== PROBLEM 1 ==
Can you rewrite the part of the news item on the prison removal that opens with the words "But former minister" and closes with "of the prison.", renaming "Panama Canal" as "Panama Canal expansion" throughout?
== PROBLEM 2 ==
Can you carry on the news item on the prison removal past its final sentence?

== TEXT SECTION ==
--- BEGIN ---

But former minister of transport and works Mike Henry, now an Opposition member of the PAAC, told the committee that an 18-month delay would be in conflict with the timeframe for the opening of the Panama Canal, and could jeopardise "one of the most important economic opportunities for the country to recover itself".
"An 18-month extension will never meet with plans for the reopening of the Panama Canal, which is so important to the country," said Henry, who was instrumental in negotiating the project under the previous government.
After committee chairman Edmund Bartlett insisted on a timeline for the removal of the inmates and the handing over of the site, the permanent secretary admitted that the DCS did not have a date for the removal of the prison.
However, she said that because the ministry anticipates that the prison will have to be removed some time soon, the DCS was preparing itself for it.

--- END ---

== SUPPLIED INFORMATION ==

--- BEGIN ---

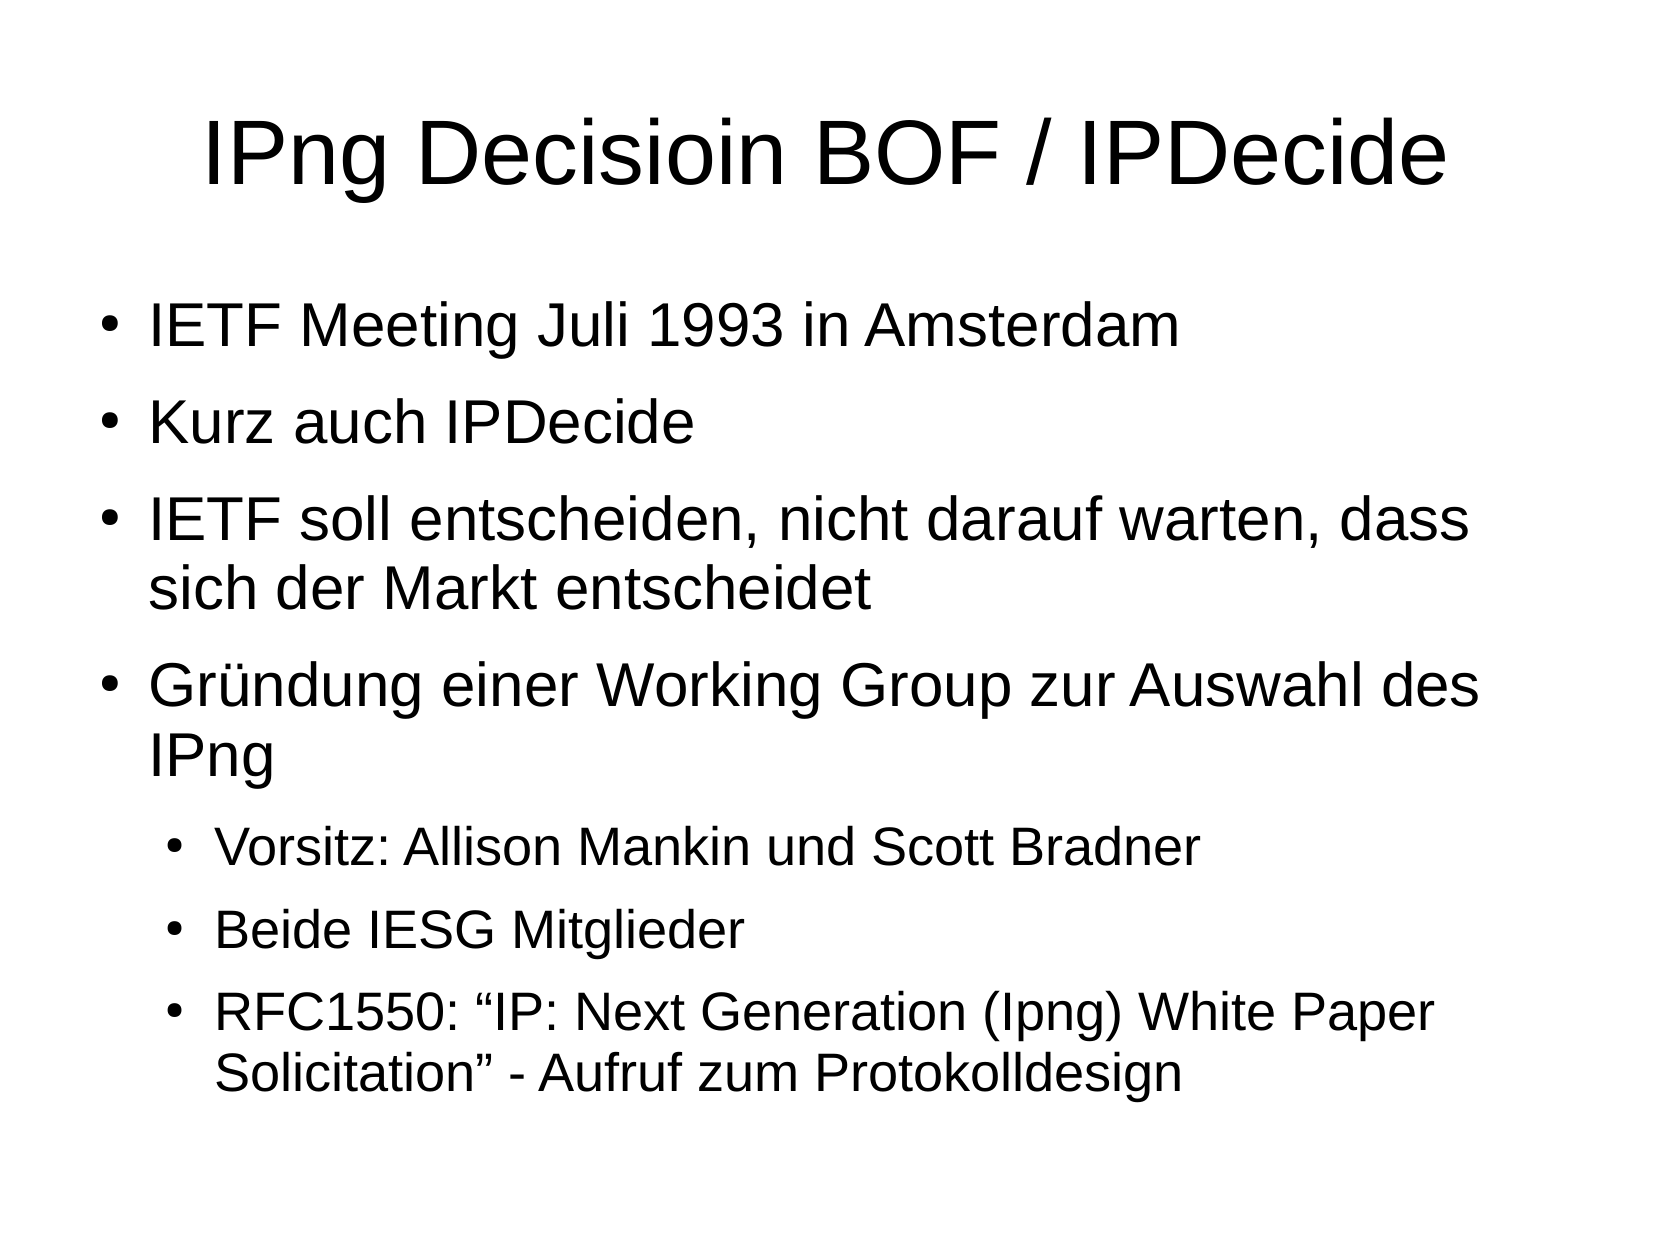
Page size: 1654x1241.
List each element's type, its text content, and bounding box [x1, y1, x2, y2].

list IETF Meeting Juli 1993 in Amsterdam Kurz auch IPDecide IETF soll entscheiden, nicht darauf warten, dass sich der Markt entscheidet Gründung einer Working Group zur Auswahl des IPng Vorsitz: Allison Mankin und Scott Bradner Beide IESG Mitglieder RFC1550: “IP: Next Generation (Ipng) White Paper Solicitation” - Aufruf zum Protokolldesign [82, 290, 1571, 1109]
title IPng Decisioin BOF / IPDecide [82, 49, 1571, 257]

--- END ---

== TASK RESULT 1 ==
But former minister of transport and works Mike Henry, now an Opposition member of the PAAC, told the committee that an 18-month delay would be in conflict with the timeframe for the opening of the Panama Canal expansion, and could jeopardise "one of the most important economic opportunities for the country to recover itself".
"An 18-month extension will never meet with plans for the reopening of the Panama Canal expansion, which is so important to the country," said Henry, who was instrumental in negotiating the project under the previous government.
After committee chairman Edmund Bartlett insisted on a timeline for the removal of the inmates and the handing over of the site, the permanent secretary admitted that the DCS did not have a date for the removal of the prison.

== TASK RESULT 2 ==
But she explained that because the ministry is strapped for cash, the DCS wouldn't want to spend money now on something that is delayed, when it has other demands that are critical, and so the Fort Augusta removal has been put on hold for the time being
"However, the Ministry of Finance works very well with the Ministry of National Security, because it understands the importance of what we have to do on other levels," she said. "And so, when we get the notice that we need to remove from Fort Augusta, we will ensure that in collaboration with the Ministry of Finance, we allocate the funds to do the work that the DCS needs to get done to facilitate the move."
She assured the committee that the ministry would not let the Fort Augusta prison become an impediment to "the progress and development of Jamaica".
The terminal is one of three projects, including the North South link of Highway 2000 and the Gordon Cay container transshipment hub, considered of strategic importance to the development of the Jamaican economy, particularly the opening of the widened Panama Canal.